2 tbsp Frangellico hazelnut liqueur optional
Add ins

10 Ferrero Rocher coarsely chopped

150 g Nutella chocolate hazelnut spread.
Place the sugar and egg yolks in a small bowl, and beat together using an electric whisk until pale and fluffy. When you pull the beaters out of the mixture, it should fall back on itself in ribbons. Set aside.

Pour the milk, cream, and Nutella into a medium saucepan and heat on medium-low until almost boiling, stirring occasionally to stop a skin from forming. Remove from the heat. Spoon a couple of tablespoons of the hot milk into the egg and sugar mixture and stir together to loosen up the eggs. Then pour all of the egg and sugar mixture into the saucepan with the milk, immediately stirring together well.

Return the saucepan to a medium-low heat and heat for 8-10 minutes, or until the mixture coats the back of a wooden spoon.

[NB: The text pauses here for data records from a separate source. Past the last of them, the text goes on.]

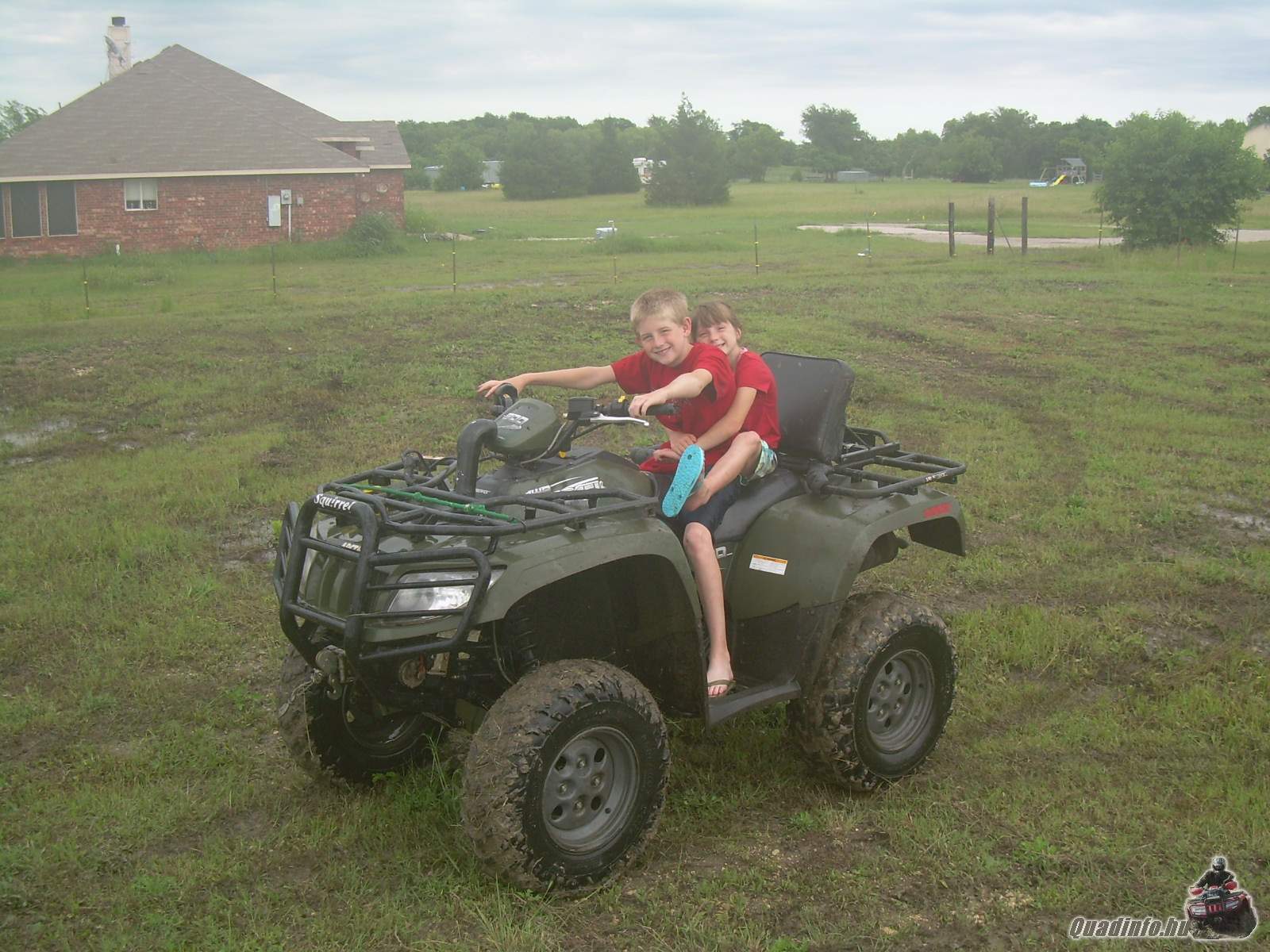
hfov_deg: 49.0
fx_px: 1394
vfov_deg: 37.7
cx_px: 635
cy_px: 476
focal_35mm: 38
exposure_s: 1/105
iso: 50
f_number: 4.6
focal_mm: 6.3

Make sure to constantly stir the mixture while cooking, as you do not want it to burn.

Once the custard is thick enough, stir in the Frangellico if using, and remove from the heat. Place the saucepan in a sink of cold water to cool down (not letting any water get into the gelato batter). Stir occasionally to avoid a skin forming. Once cooled to almost room temperature, cover the surface of the batter with cling film (or plastic wrap) and place in the fridge for at least 4 hours – overnight is best. This is to ensure the batter is as cold as possible before churning.

The next day, place the gelato batter in the frozen ice cream maker bowl and churn as per the manufacturer’s instructions. My machine takes about 25 minutes to churn this gelato batter. Once the gelato is the consistency of soft-serve ice cream, remove from the machine and place in an ice cream container or loaf tin, adding chopped or crushed Ferrero Rocher pieces and swirls of Nutella between the layers of gelato. Top the gelato with more Ferrero Rocher pieces. Place in the freezer to firm up – this should only take a couple of hours or so.
Notes:
Homemade gelato or ice cream will not keep as well as store-bought, so do not keep for longer than a month. If the top of the gelato crystallises, then the ice cream underneath may still be good, so don’t throw it away just yet!